Sure, rain had manifested art many times for me. Rain had its days when it could portray the beauty of nature. Fog had its days too, they both did, just today wasn’t one of those days. Today was one of those days when fog was thick, dreary and rain made it impossibly cold to capture anything. Neither of them helped my muse anymore than rubbing my eyes was.
I needed something new, something fresh and captivating. Maybe I was in over my head with this photography thing. Perhaps I should have gone to law school like everyone else in my damn family. You think after two years of photography I would love it but there are days like this when I just don’t know. I want to see beauty through the lens, seize it and depict it, but I have yet to truly do so. I mean yes, I have taken pictures that have caught the blindest of eyes. I have confined portraits of such wonder that they have caused awes to escape the most abrasive of critic’s lips.
Yet I have not felt the slightest hint of vanity. My eyes have not seen true beauty before, let alone exemplify it through a photo. Giving it one more shot I tried to focus on a lily pad lying peacefully on the pond I was standing along. It was a serene lily pad but not beautiful or enchanting; it was just a still lily pad. I’ve never been the type to give up, throw in the gloves or tap out; but today I felt like it may have come to that. Frustrated once more I zoomed out to a view across the pond.
Then as though the heavens herd my cry and the fog started to part, as if answering my plea. It wasn’t the fog parting that answered my prayer, rather what I seen when the fog slowly divided across the pond.
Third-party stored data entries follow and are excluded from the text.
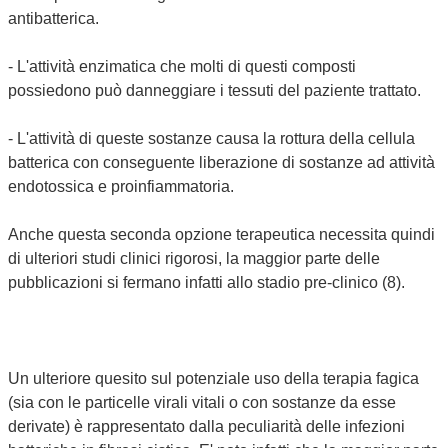
antibatterica.
- L'attività enzimatica che molti di questi composti
possiedono può danneggiare i tessuti del paziente trattato.
- L'attività di queste sostanze causa la rottura della cellula
batterica con conseguente liberazione di sostanze ad attività
endotossica e proinfiammatoria.
Anche questa seconda opzione terapeutica necessita quindi
di ulteriori studi clinici rigorosi, la maggior parte delle
pubblicazioni si fermano infatti allo stadio pre-clinico (8).
Un ulteriore quesito sul potenziale uso della terapia fagica
(sia con le particelle virali vitali o con sostanze da esse
derivate) è rappresentato dalla peculiarità delle infezioni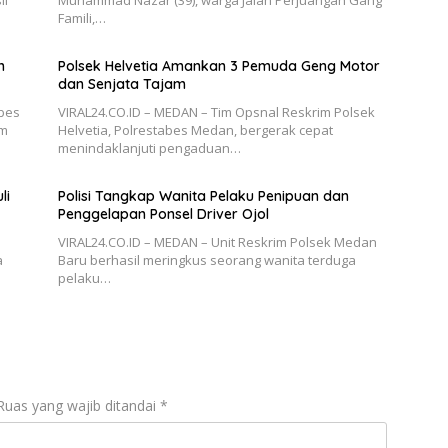
il
Muhammad Nazar (39), warga Jalan Perjuangan Gang
Famili,…
n
Polsek Helvetia Amankan 3 Pemuda Geng Motor
dan Senjata Tajam
abes
VIRAL24.CO.ID – MEDAN – Tim Opsnal Reskrim Polsek
am
Helvetia, Polrestabes Medan, bergerak cepat
menindaklanjuti pengaduan…
li
Polisi Tangkap Wanita Pelaku Penipuan dan
Penggelapan Ponsel Driver Ojol
VIRAL24.CO.ID – MEDAN – Unit Reskrim Polsek Medan
a
Baru berhasil meringkus seorang wanita terduga
pelaku…
Ruas yang wajib ditandai
*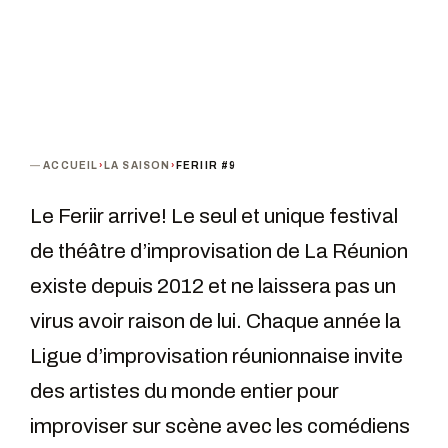
ACCUEIL
›
LA SAISON
›
FERIIR #9
Le Feriir arrive! Le seul et unique festival
de théâtre d’improvisation de La Réunion
existe depuis 2012 et ne laissera pas un
virus avoir raison de lui. Chaque année la
Ligue d’improvisation réunionnaise invite
des artistes du monde entier pour
improviser sur scène avec les comédiens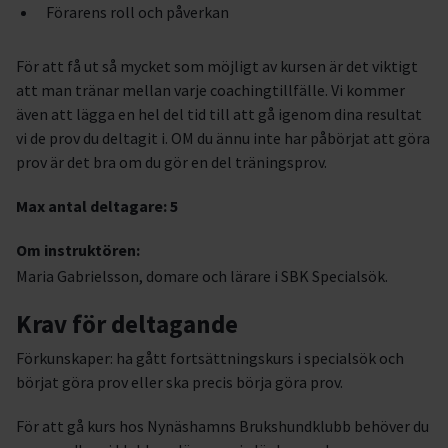
Förarens roll och påverkan
För att få ut så mycket som möjligt av kursen är det viktigt
att man tränar mellan varje coachingtillfälle. Vi kommer
även att lägga en hel del tid till att gå igenom dina resultat
vi de prov du deltagit i. OM du ännu inte har påbörjat att göra
prov är det bra om du gör en del träningsprov.
Max antal deltagare: 5
Om instruktören:
Maria Gabrielsson, domare och lärare i SBK Specialsök.
Krav för deltagande
Förkunskaper: ha gått fortsättningskurs i specialsök och
börjat göra prov eller ska precis börja göra prov.
För att gå kurs hos Nynäshamns Brukshundklubb behöver du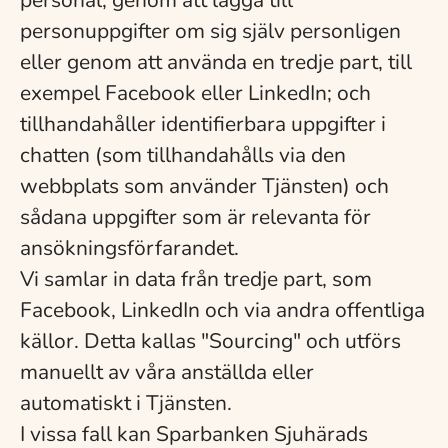
personal, genom att lägga till
personuppgifter om sig själv personligen
eller genom att använda en tredje part, till
exempel Facebook eller LinkedIn; och
tillhandahåller identifierbara uppgifter i
chatten (som tillhandahålls via den
webbplats som använder Tjänsten) och
sådana uppgifter som är relevanta för
ansökningsförfarandet.
Vi samlar in data från tredje part, som
Facebook, LinkedIn och via andra offentliga
källor. Detta kallas "Sourcing" och utförs
manuellt av våra anställda eller
automatiskt i Tjänsten.
I vissa fall kan Sparbanken Sjuhärads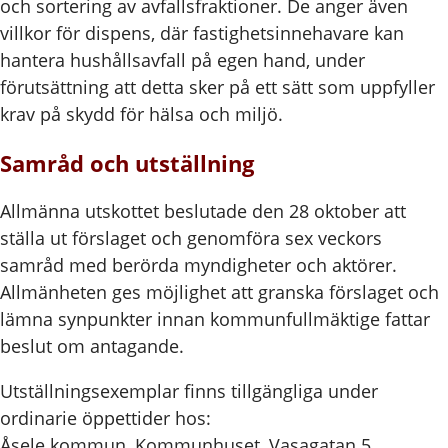
och sortering av avfallsfraktioner. De anger även
villkor för dispens, där fastighetsinnehavare kan
hantera hushållsavfall på egen hand, under
förutsättning att detta sker på ett sätt som uppfyller
krav på skydd för hälsa och miljö.
Samråd och utställning
Allmänna utskottet beslutade den 28 oktober att
ställa ut förslaget och genomföra sex veckors
samråd med berörda myndigheter och aktörer.
Allmänheten ges möjlighet att granska förslaget och
lämna synpunkter innan kommunfullmäktige fattar
beslut om antagande.
Utställningsexemplar finns tillgängliga under
ordinarie öppettider hos:
Åsele kommun, Kommunhuset, Vasagatan 5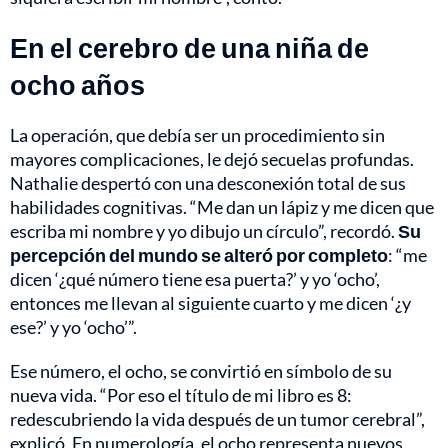
En el cerebro de una niña de
ocho años
La operación, que debía ser un procedimiento sin
mayores complicaciones, le dejó secuelas profundas.
Nathalie despertó con una desconexión total de sus
habilidades cognitivas. “Me dan un lápiz y me dicen que
escriba mi nombre y yo dibujo un círculo”, recordó.
Su
percepción del mundo se alteró por completo
: “me
dicen ‘¿qué número tiene esa puerta?’ y yo ‘ocho’,
entonces me llevan al siguiente cuarto y me dicen ‘¿y
ese?’ y yo ‘ocho’”.
Ese número, el ocho, se convirtió en símbolo de su
nueva vida. “Por eso el título de mi libro es 8:
redescubriendo la vida después de un tumor cerebral”,
explicó. En numerología, el ocho representa nuevos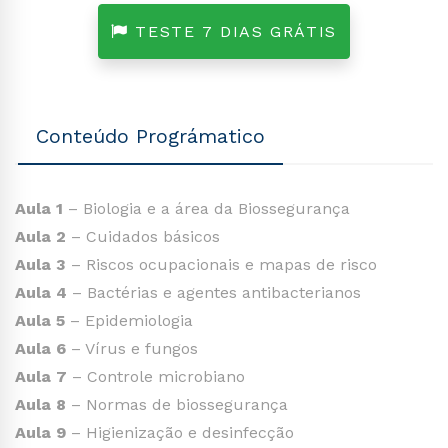
TESTE 7 DIAS GRÁTIS
Conteúdo Prográmatico
Aula 1
– Biologia e a área da Biossegurança
Aula 2
– Cuidados básicos
Aula 3
– Riscos ocupacionais e mapas de risco
Aula 4
– Bactérias e agentes antibacterianos
Aula 5
– Epidemiologia
Aula 6
– Vírus e fungos
Aula 7
– Controle microbiano
Aula 8
– Normas de biossegurança
Aula 9
– Higienização e desinfecção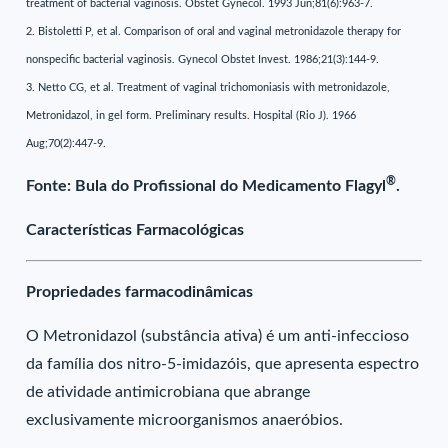
treatment of bacterial vaginosis. Obstet Gynecol. 1993 Jun;81(6):963-7.
2. Bistoletti P, et al. Comparison of oral and vaginal metronidazole therapy for
nonspecific bacterial vaginosis. Gynecol Obstet Invest. 1986;21(3):144-9.
3. Netto CG, et al. Treatment of vaginal trichomoniasis with metronidazole,
Metronidazol, in gel form. Preliminary results. Hospital (Rio J). 1966
Aug;70(2):447-9.
®
Fonte: Bula do Profissional do Medicamento Flagyl
.
Características Farmacológicas
Propriedades farmacodinâmicas
O Metronidazol (substância ativa) é um anti-infeccioso
da família dos nitro-5-imidazóis, que apresenta espectro
de atividade antimicrobiana que abrange
exclusivamente microorganismos anaeróbios.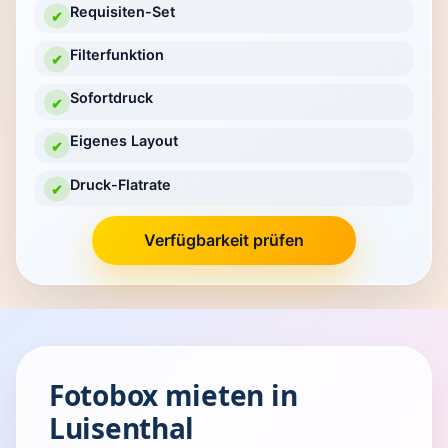
Requisiten-Set
✔
Filterfunktion
✔
Sofortdruck
✔
Eigenes Layout
✔
Druck-Flatrate
✔
Verfügbarkeit prüfen
Fotobox mieten in
Luisenthal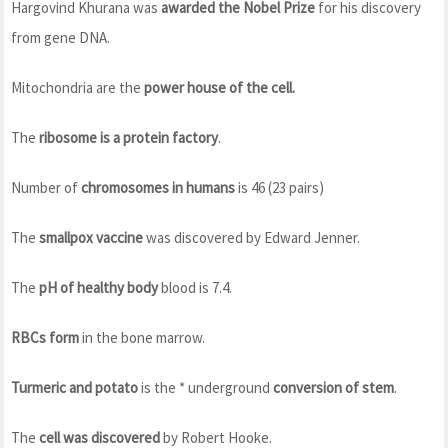
Hargovind Khurana was
awarded the Nobel Prize
for his discovery
from gene DNA.
Mitochondria are the
power house of the cell.
The
ribosome is a protein factory
.
Number of
chromosomes in humans
is 46 (23 pairs)
The
smallpox vaccine
was discovered by Edward Jenner.
The
pH of healthy body
blood is 7.4.
RBCs form
in the bone marrow.
Turmeric and potato
is the * underground
conversion of stem
.
The
cell was discovered
by Robert Hooke.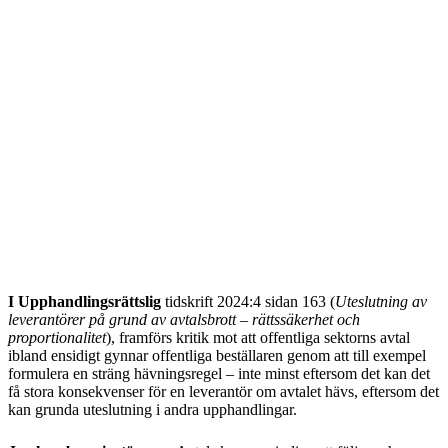
I Upphandlingsrättslig
tidskrift 2024:4 sidan 163 (
Uteslutning av
leverantörer på grund av avtalsbrott – rättssäkerhet och
proportionalitet
), framförs kritik mot att offentliga sektorns avtal
ibland ensidigt gynnar offentliga beställaren genom att till exempel
formulera en sträng hävningsregel – inte minst eftersom det kan det
få stora konsekvenser för en leverantör om avtalet hävs, eftersom det
kan grunda uteslutning i andra upphandlingar.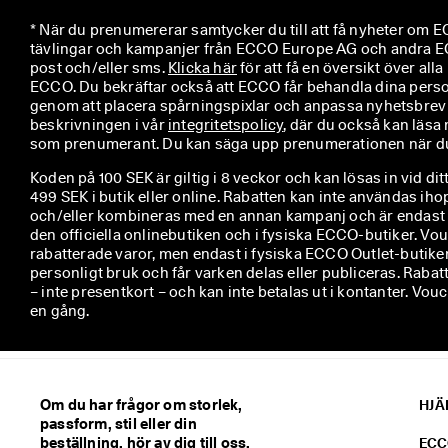
* När du prenumererar samtycker du till att få nyheter om EC
tävlingar och kampanjer från ECCO Europe AG och andra EC
post och/eller sms. 
Klicka här
 för att få en översikt över alla 
ECCO. Du bekräftar också att ECCO får behandla dina perso
genom att placera spårningspixlar och anpassa nyhetsbrev so
beskrivningen i vår 
integritetspolicy
, där du också kan läsa 
som prenumerant. Du kan säga upp prenumerationen när du 
Koden på 100 SEK är giltig i 8 veckor och kan lösas in vid di
499 SEK i butik eller online. Rabatten kan inte användas i
och/eller kombineras med en annan kampanj och är endast gilti
den officiella onlinebutiken och i fysiska ECCO-butiker. Vou
rabatterade varor, men endast i fysiska ECCO Outlet-butiker
personligt bruk och får varken delas eller publiceras. Rabat
– inte presentkort – och kan inte betalas ut i kontanter. V
en gång.
Om du har frågor om storlek,
HJÄ
passform, stil eller din
beställning, hör av dig till oss.
ECC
I zoomed in to see a young woman, who looked to be in her early twenties. She was drenched, sitting cross legged and staring down at her reflection in the pond. She wasn’t staring at herself in pride or arrogance; instead she seemed as though she was studying her image in uncertainty. The look in her eyes seemed as though she was questioning if it was her she was staring at. She looked almost lost, or perhaps it was distressed. No, she looked lonely and in that loneliness that was painted so evident on her face was sadness.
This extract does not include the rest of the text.